Publication Date

December 1, 2009

Perspectives Section

AHA Annual Meeting

Visitors to San Diego—especially those flying from the east over the desert mountains and looking down on city sprawl—may be surprised to learn that agriculture has always been one of the top-grossing sectors of the county’s economy. This achievement has required intensive cultivation of specialized crops, and has involved moral and environmental costs associated with dependence on the poorly paid labor of Mexican migrants, heavy use of transported water, and the overapplication of pesticides and fertilizers. The region thus fits within the larger patterns of California agriculture. Nonetheless, San Diego County has created a successful niche for itself as a producer of avocados, flowers, palms, and other exotic landscaping plants. Agriculture in San Diego is historically interesting not just because of its economic importance, but also because it represents a distinctive kind of farming—one that grows for an upscale consumer market, and that emerged partly in response to a vision of a subtropical paradise promoted by early city boosters.

Of course, given its mild climate and generally receptive soils, there has been no shortage of conventional agricultural products cultivated in the San Diego region. The area missions had success with grain, and later the ranchos’ cattle herds made a major contribution to the “hide and tallow” trade of the mid-19th century. Immigrants arriving in the late 19th century established thriving dairy operations, and north of the city became a center of lima bean production. San Diego followed the rest of Southern California into citrus, with the eponymous Lemon Grove as a prosperous agricultural suburb. In the hills east of San Diego, around the small town of Ramona, egg production flourished, and Ramona in the 1930s also called itself the “turkey capital of the world.” As rail shipping connections improved and reservoirs allowed more extensive irrigation, crops timed to hit markets during the winter became a crucial part of the local economy. Production received a major boost in the early 20th century when Japanese immigrants moved to the area. In addition to crops such as peppers, melons, and strawberries, Issei farmers introduced celery to the Chula Vista area, just south of the city. The crop’s successful shipping to eastern markets boosted Chula Vista’s own claim of world commodity supremacy, as “celery capital of the world.” The tragic disruption of the Japanese immigrant farming community that occurred with World War II internment, as well as the rapid expansion of suburban development stimulated by the war and defense industries, brought an abrupt end to booster claims concerning more conventional crops. Today, winter cultivation of strawberries and tomatoes persists, and Japanese American farm families such as the renowned Chinos in Rancho Santa Fe continue to grow exquisite produce, but these crops go to limited, if high-end, markets, and few claim world leadership.
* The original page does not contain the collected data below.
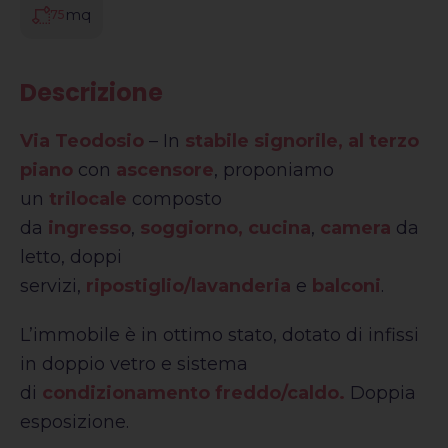
mq
75
Descrizione
Via Teodosio
– In
stabile signorile, al terzo
piano
con
ascensore
, proponiamo
un
trilocale
composto
da
ingresso
,
soggiorno,
cucina
,
camera
da
letto, doppi
servizi,
ripostiglio/lavanderia
e
balconi
.
L’immobile è in ottimo stato, dotato di infissi
in doppio vetro e sistema
di
condizionamento freddo/caldo.
Doppia
esposizione.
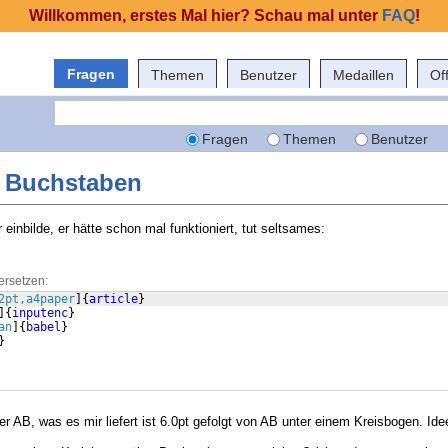
Willkommen, erstes Mal hier? Schau mal unter
FAQ
!
Fragen
Themen
Benutzer
Medaillen
Of
Fragen
Themen
Benutzer
r Buchstaben
 einbilde, er hätte schon mal funktioniert, tut seltsames:
ersetzen:
2pt,a4paper
]
{
article
}
]
{
inputenc
}
an
]
{
babel
}
}
r AB, was es mir liefert ist 6.0pt gefolgt von AB unter einem Kreisbogen. Id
Remaining nationally prominent were lucrative products that suited land developers’ promotion of San Diego as an edenic refuge. Nurserywoman Kate Sessions, who played a major role in landscaping Balboa Park, worked with developers to import and plant such flora as fan palms, mock orange bushes, and bird of paradise flowers, adding an exotic lushness to otherwise drab new subdivisions. Her influence helped create a domestic market for other horticulturalists, who began growing these plants to sell on a larger scale. One of the flowers Sessions helped introduce to the area was the winter blooming “Christmas flower,” the poinsettia. Another grower, Paul Ecke, well understood the holiday appeal of this flower to eastern winter markets. He focused on the poinsettia’s extensive cultivation north of San Diego, in Encinitas, becoming the “poinsettia king.” Ecke was joined by growers of other cut flowers and potted plants, especially after World War II, when new greenhouse technology allowed a more intensive and varied production, and rapid shipping allowed the national delivery of fresh bouquets. The presence of these growers led the region to claim one more agricultural crown: Encinitas as “flower capital of the world.” Ecke poinsettias are still based in Encinitas, but unfortunately, like all previous agricultural capitals in San Diego, Encinitas’s claims for floral prominence have disappeared as residential development has proven more lucrative than greenhouses.
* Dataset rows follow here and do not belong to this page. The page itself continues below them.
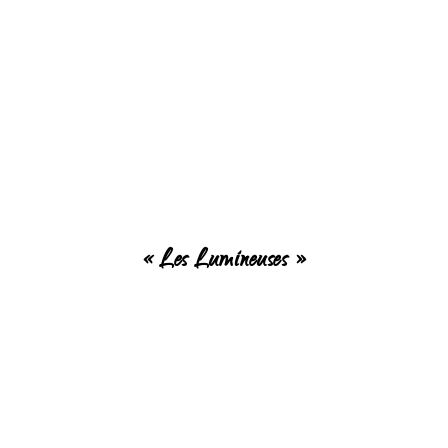
« Les Lumineuses »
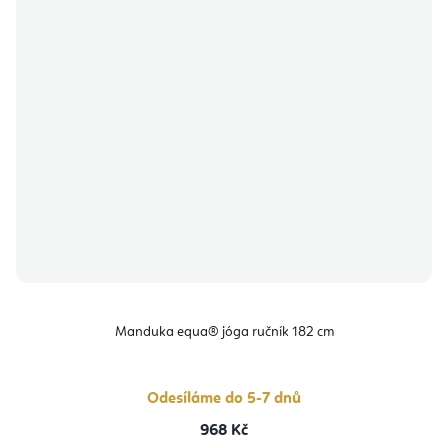
Manduka equa® jóga ručník 182 cm
Odesíláme do 5-7 dnů
968 Kč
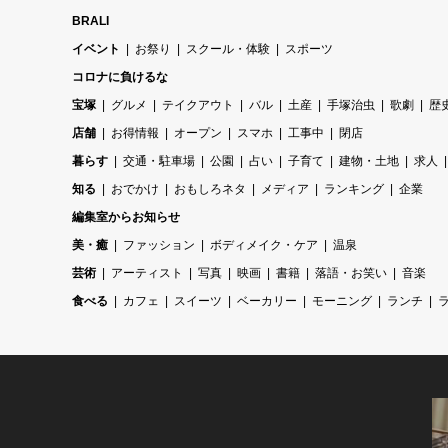
BRALI
イベント
お祭り
スクール・体験
スポーツ
コロナに負けるな
宝塚
グルメ
テイクアウト
バル
土産
手塚治虫
歌劇
歴
店舗
お得情報
オープン
スマホ
工事中
閉店
暮らす
交通・駐車場
公園
占い
子育て
建物・土地
求人
知る
おでかけ
おもしろネタ
メディア
ランキング
企業
編集室からお知らせ
美・癒
ファッション
ボディメイク・ケア
温泉
芸術
アーティスト
写真
映画
書籍
落語・お笑い
音楽
食べる
カフェ
スイーツ
ベーカリー
モーニング
ランチ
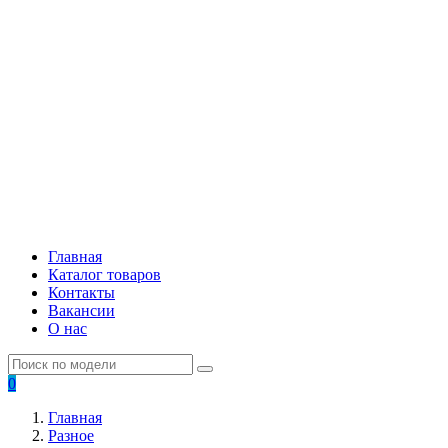
Главная
Каталог товаров
Контакты
Вакансии
О нас
0
Главная
Разное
Avocado growing was also influenced by real estate development, when boosters imported avocado trees from Mexico in the 1920s and sold thousands of acres of orchards by promising a wealthy and leisurely lifestyle growing an exotic new fruit. While most of these orchards were subsequently cut down, avocado production surmounted its origins in real estate fantasy, slowly building a national market. Orchard development eventually centered in the north of San Diego County around the town of Fallbrook, where avocados became one of the county’s highest-grossing crops.
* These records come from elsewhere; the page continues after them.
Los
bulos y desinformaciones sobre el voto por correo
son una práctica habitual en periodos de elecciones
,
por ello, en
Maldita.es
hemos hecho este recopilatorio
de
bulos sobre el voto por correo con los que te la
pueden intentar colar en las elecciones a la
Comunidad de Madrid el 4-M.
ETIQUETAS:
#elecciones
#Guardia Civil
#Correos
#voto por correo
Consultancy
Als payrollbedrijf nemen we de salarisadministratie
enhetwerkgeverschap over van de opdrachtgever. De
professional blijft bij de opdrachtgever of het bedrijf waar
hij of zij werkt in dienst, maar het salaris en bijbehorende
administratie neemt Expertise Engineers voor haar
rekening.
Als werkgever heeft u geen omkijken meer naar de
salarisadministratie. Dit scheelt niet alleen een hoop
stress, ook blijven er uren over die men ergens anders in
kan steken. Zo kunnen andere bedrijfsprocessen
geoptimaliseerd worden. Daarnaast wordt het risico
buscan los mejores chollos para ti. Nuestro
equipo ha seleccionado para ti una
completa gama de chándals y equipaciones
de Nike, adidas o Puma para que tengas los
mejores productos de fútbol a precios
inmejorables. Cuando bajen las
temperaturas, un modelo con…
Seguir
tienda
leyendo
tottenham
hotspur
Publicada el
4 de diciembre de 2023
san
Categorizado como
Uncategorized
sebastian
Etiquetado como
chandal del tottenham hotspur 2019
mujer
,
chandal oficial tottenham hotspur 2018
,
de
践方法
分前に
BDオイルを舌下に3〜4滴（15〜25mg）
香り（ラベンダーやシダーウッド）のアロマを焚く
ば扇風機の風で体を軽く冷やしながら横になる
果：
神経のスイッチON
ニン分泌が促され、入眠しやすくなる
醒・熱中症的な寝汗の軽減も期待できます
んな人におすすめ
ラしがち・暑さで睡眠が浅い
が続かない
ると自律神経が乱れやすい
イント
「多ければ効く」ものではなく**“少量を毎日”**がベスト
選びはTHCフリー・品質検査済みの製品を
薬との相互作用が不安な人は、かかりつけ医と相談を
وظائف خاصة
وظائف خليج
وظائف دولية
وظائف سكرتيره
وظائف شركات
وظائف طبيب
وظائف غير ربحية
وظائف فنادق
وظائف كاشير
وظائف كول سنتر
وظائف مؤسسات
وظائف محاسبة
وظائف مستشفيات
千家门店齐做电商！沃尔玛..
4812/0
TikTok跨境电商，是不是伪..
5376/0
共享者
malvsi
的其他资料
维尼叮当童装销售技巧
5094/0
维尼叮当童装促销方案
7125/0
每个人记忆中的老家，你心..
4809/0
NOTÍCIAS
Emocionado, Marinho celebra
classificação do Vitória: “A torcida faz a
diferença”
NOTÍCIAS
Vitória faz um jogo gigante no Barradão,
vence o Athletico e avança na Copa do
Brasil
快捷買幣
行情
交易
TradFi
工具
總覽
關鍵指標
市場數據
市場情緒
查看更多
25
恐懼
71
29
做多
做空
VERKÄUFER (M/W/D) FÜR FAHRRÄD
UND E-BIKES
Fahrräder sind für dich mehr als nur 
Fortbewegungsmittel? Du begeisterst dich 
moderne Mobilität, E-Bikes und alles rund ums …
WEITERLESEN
San Diego County’s current national leadership in avocado growing and the production of flowers and ornamental plants demonstrates the influence of marketing that linked California with exotic products, suburban fulfillment, and ever-blooming landscapes. Whether the county’s agriculture can continue to supply this California dream, while at the same time surviving its side effects—rampant residential and commercial development and excessive water use—remains uncertain.

Jeff Charles is an associate professor of history at California State University, San Marcos. He is the author of Service Clubs in American Society: Rotary, Kiwanis, Lions and is currently working on a history of small farming in California.